Jean-Baptiste Moreau explique que les scientifiques et les médecins « doivent avoir la main » lors de l’expérimentation, pour éviter que les laboratoires donnent leurs produits en attendant des contreparties. Aussi, la non-gratuité permettrait de s’assurer de la qualité des produits, avance le député de la Creuse. En revanche, les députés recommandent d’initier dès maintenant une réflexion « sur le statut des différents produits du cannabis thérapeutique afin de garantir que ces traitements puissent s’inscrire dans le cadre d’un parcours permettant leur remboursement ».
LA CULTURE DU CHANVRE, “UN ENJEU DE SOUVERAINETÉ”
S’appuyant sur les résultats des voisins européens de la France, les membres de la mission d’information se montrent confiants sur les résultats de cette future expérimentation et planchent déjà sur l’après. Ils proposent de créer les conditions de développement d’une filière française de cannabis thérapeutique. « La question du calendrier est fondamentale, écrivent-ils dans leur rapport. S’il paraît impossible pour des entreprises françaises de prendre part à l’expérimentation, il est essentiel qu’elles puissent à présent développer une recherche et une production afin d’être en mesure, en cas de pérennisation de l’expérimentation, de prendre le relais des produits importés ».
Pour ce faire, s’inspirant de l’Allemagne, les députés recommandent notamment de confier à un organe public la régulation du cannabis thérapeutique, chargé du contrôle de la culture, de la qualité, de la transformation et du stockage des produits.
Car, avance le député de l’Essonne, Robin Reda, derrière la culture du chanvre, « il y a un enjeu de souveraineté économique sur le plan sanitaire, mais aussi un enjeu de souveraineté agricole ». Selon les élus, le marché français du cannabis thérapeutique pourrait dégager jusqu’à 500 millions d’euros dans les cinq prochaines années. Jean-Baptiste Moreau en est persuadé : cela permettrait de dynamiser son territoire. « Aujourd’hui, vous pouvez exploiter tout le chanvre, sauf la fleur. »
« OUI LE CANNABIS EST UNE DROGUE, MAIS… »

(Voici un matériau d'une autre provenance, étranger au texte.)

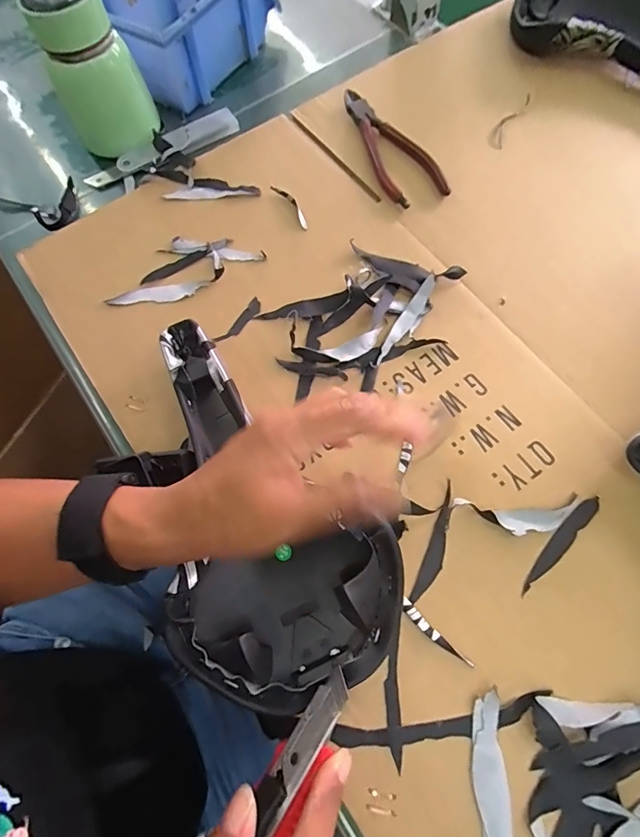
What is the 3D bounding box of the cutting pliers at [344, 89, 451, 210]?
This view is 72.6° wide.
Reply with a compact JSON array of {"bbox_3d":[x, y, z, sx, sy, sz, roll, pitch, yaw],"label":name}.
[{"bbox_3d":[0.072,-0.263,0.414,0.060,0.009,0.148,-16,70,-5],"label":"cutting pliers"}]

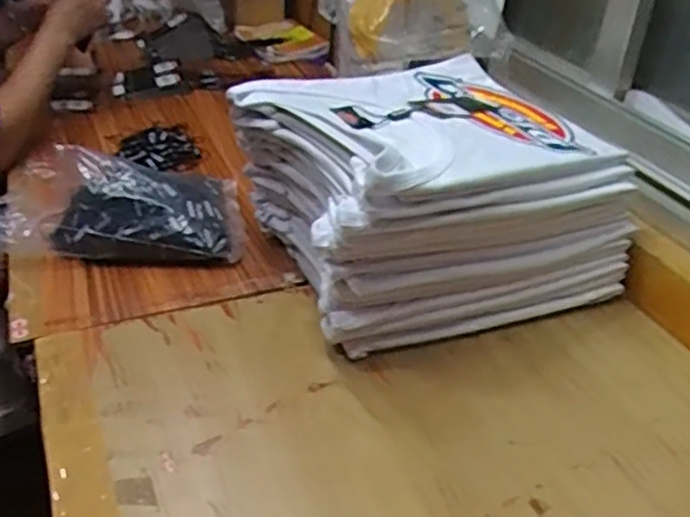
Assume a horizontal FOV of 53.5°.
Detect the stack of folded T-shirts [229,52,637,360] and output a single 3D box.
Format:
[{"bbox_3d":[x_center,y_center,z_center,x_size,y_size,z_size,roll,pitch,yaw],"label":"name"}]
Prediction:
[{"bbox_3d":[0.090,-0.076,0.745,0.349,0.206,0.288,-16,39,-26],"label":"stack of folded T-shirts"}]

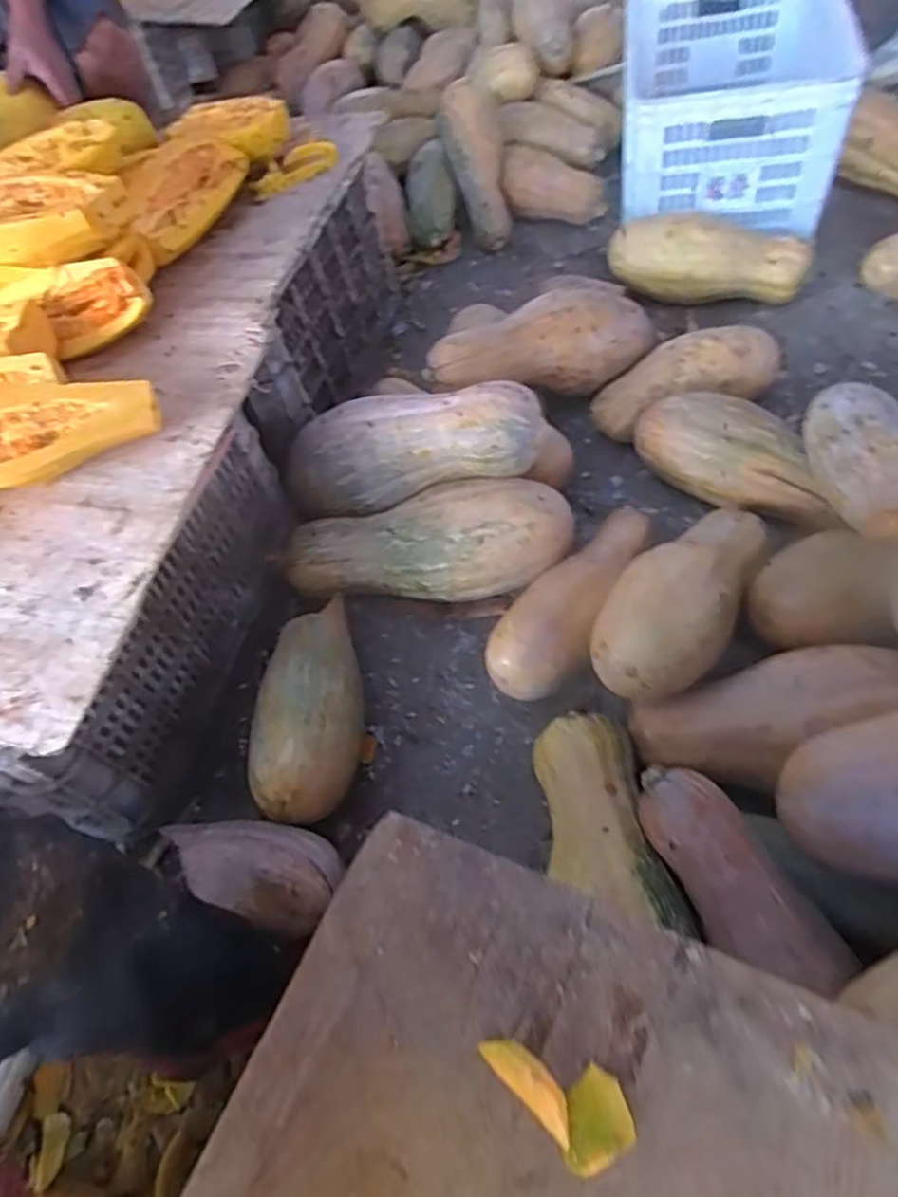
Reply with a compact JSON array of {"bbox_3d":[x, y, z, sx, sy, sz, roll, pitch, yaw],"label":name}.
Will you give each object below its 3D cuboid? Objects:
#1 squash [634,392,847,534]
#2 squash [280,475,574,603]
[{"bbox_3d":[0.380,-0.184,0.888,0.280,0.102,0.113,33,68,26],"label":"squash"},{"bbox_3d":[-0.031,-0.064,0.875,0.372,0.116,0.127,-7,52,17],"label":"squash"}]

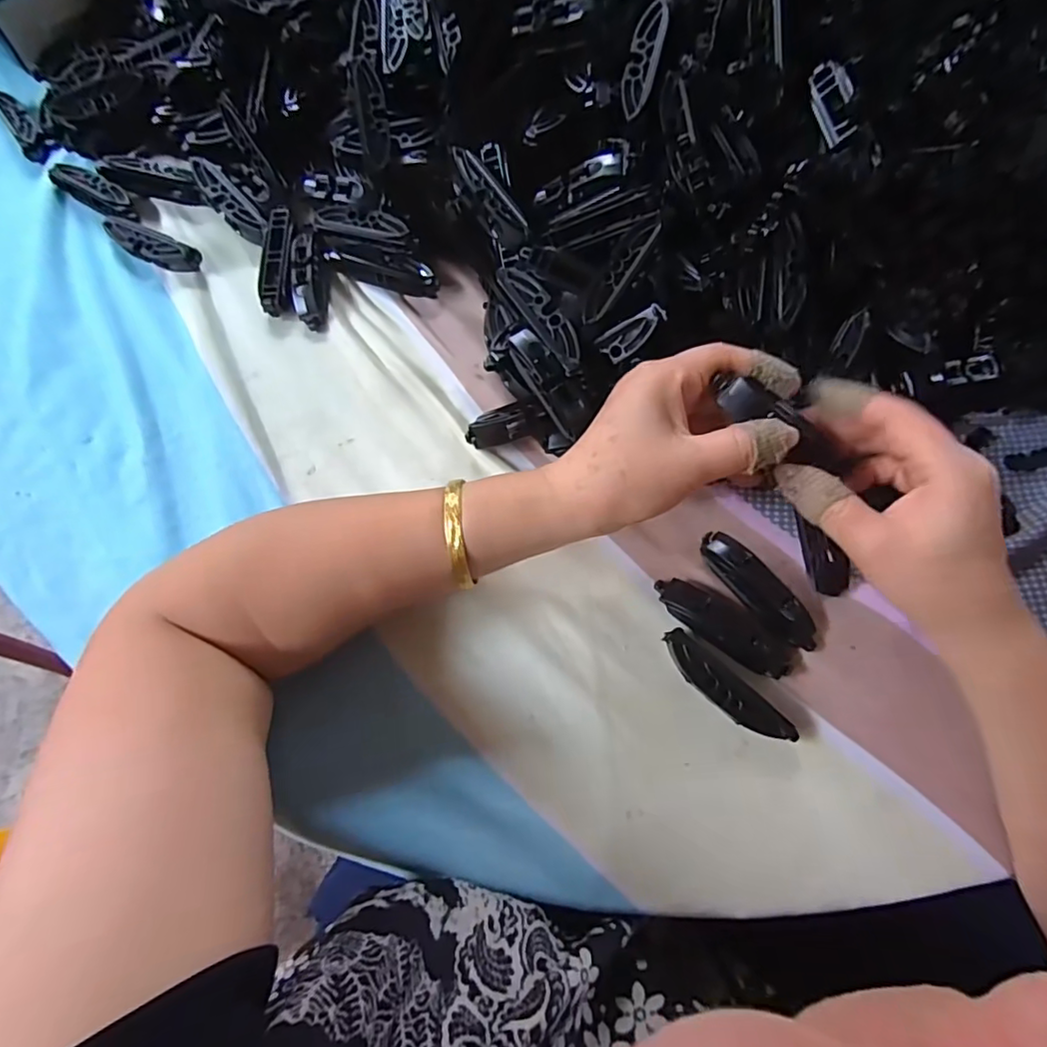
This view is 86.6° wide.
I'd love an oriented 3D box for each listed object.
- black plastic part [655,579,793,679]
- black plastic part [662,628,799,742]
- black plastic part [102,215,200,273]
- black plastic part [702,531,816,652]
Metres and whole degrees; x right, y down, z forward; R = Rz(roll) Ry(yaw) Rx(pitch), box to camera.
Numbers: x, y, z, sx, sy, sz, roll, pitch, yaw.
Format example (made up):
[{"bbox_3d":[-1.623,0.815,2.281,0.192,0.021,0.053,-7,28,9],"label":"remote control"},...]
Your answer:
[{"bbox_3d":[0.111,0.057,0.308,0.079,0.016,0.023,39,75,12],"label":"black plastic part"},{"bbox_3d":[0.107,0.089,0.298,0.078,0.016,0.020,41,75,12],"label":"black plastic part"},{"bbox_3d":[-0.261,-0.194,0.391,0.070,0.019,0.019,23,72,7],"label":"black plastic part"},{"bbox_3d":[0.132,0.037,0.312,0.021,0.022,0.079,-34,74,-12],"label":"black plastic part"}]

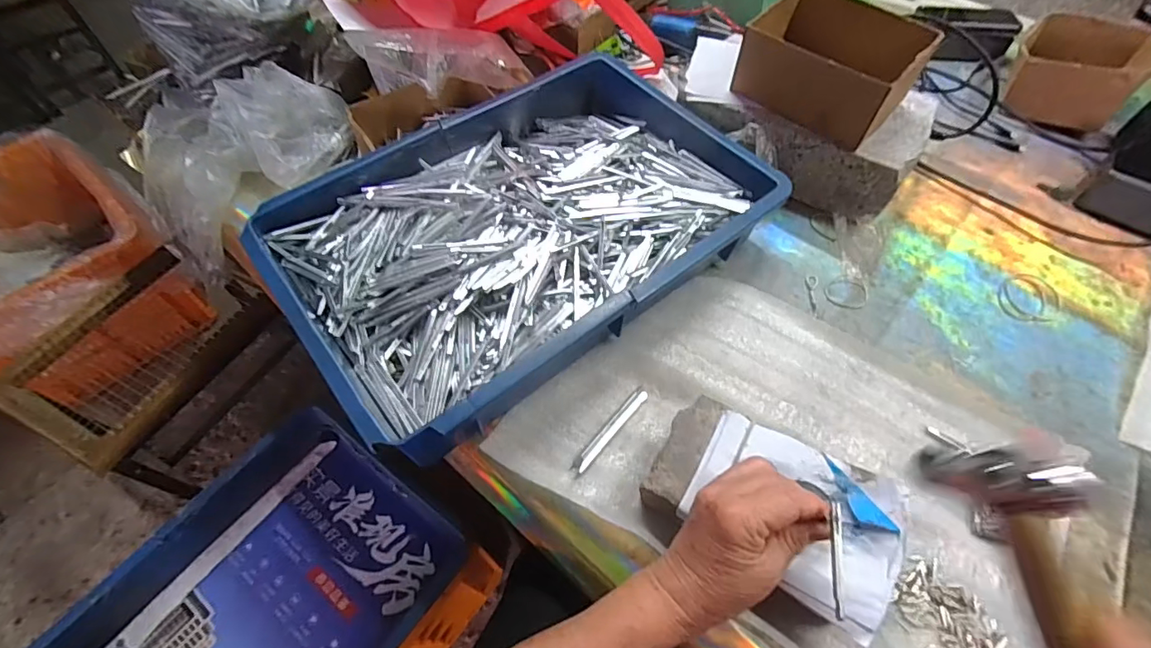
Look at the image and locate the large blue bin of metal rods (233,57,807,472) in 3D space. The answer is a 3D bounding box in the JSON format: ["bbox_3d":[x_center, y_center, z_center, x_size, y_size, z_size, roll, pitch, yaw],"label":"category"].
[{"bbox_3d":[-0.045,-0.091,0.482,0.423,0.067,0.281,-35,64,-21],"label":"large blue bin of metal rods"}]

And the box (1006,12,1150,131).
[{"bbox_3d":[0.602,-0.309,0.616,0.141,0.063,0.129,-40,65,-23],"label":"box"}]

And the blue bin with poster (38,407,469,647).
[{"bbox_3d":[-0.356,0.340,0.543,0.279,0.089,0.435,28,61,17],"label":"blue bin with poster"}]

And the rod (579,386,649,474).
[{"bbox_3d":[0.031,0.087,0.424,0.012,0.004,0.089,37,64,21],"label":"rod"}]

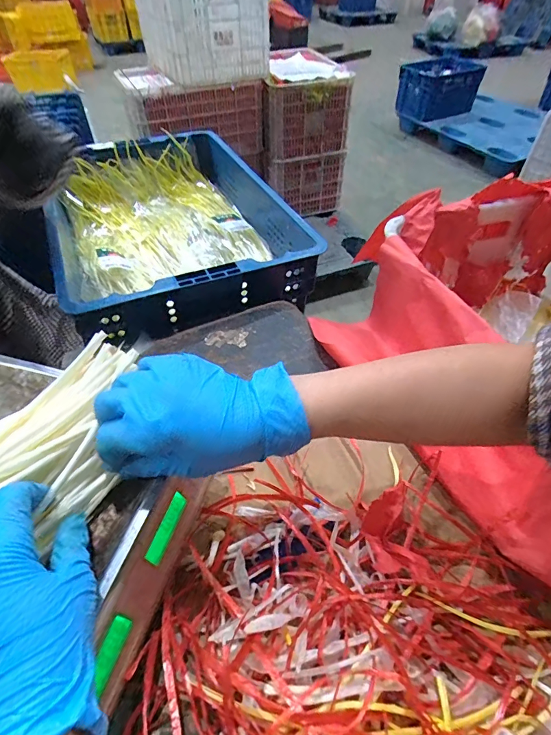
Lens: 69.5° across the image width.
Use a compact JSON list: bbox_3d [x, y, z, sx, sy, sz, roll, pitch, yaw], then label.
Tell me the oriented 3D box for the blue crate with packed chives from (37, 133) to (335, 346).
[{"bbox_3d":[-0.202,-0.263,0.761,0.385,0.139,0.534,-20,51,-16],"label":"blue crate with packed chives"}]

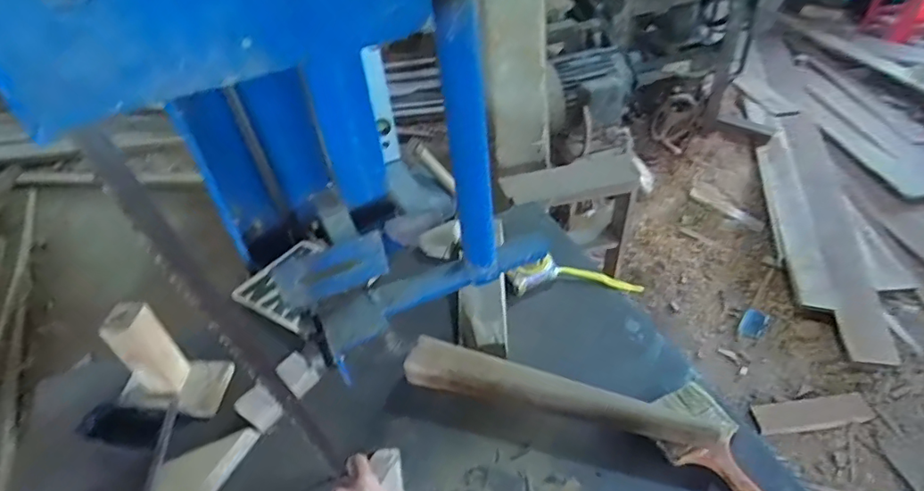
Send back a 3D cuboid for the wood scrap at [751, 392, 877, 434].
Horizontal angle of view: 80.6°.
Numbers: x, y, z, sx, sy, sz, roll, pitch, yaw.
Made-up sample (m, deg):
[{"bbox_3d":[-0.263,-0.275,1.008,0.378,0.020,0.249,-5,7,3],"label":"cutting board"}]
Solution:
[{"bbox_3d":[0.917,0.438,1.429,0.292,0.012,0.092,-7,43,-1],"label":"wood scrap"}]

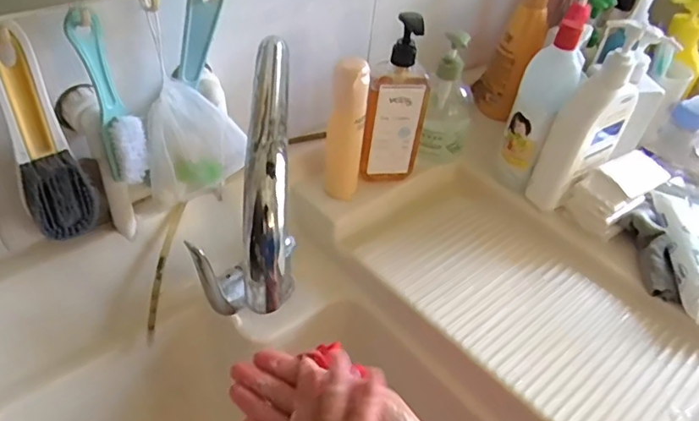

S’il reconnaît que « le cannabis n’est pas un produit comme les autres », le rapporteur général s’insurge des caricatures qui sont parfois faites de la plante, y compris au plus haut sommet de l’État. « Oui, le cannabis est une drogue, au même titre que l’opium », rappelle Jean-Baptiste Moreau. Mais cela n’empêche pas qu’une molécule puisse servir à des fins thérapeutiques ! » (La morphine, qui peut être prescrite dans tous les hôpitaux français, est une molécule extraite de l’opium, comme l’est le THC du cannabis, ndlr)
Les députés insistent sur le fait que les propositions publiées ce mercredi ne portent que sur l’usage thérapeutique du cannabis. La question du cannabis récréatif sera quant à elle abordée plus tard par la mission d’information qui a repris ses travaux cette semaine. Rapporteure thématique de la mission, Caroline Janvier (LaREM), précise que le rapport global sera publié « début 2021 ». Sur le cannabis, « il y a beaucoup d’idéologies, de fantasmes et de préjugés. Ça nuit au débat de fond », conclut la députée du Loiret qui appelle à la sérénité sur le sujet.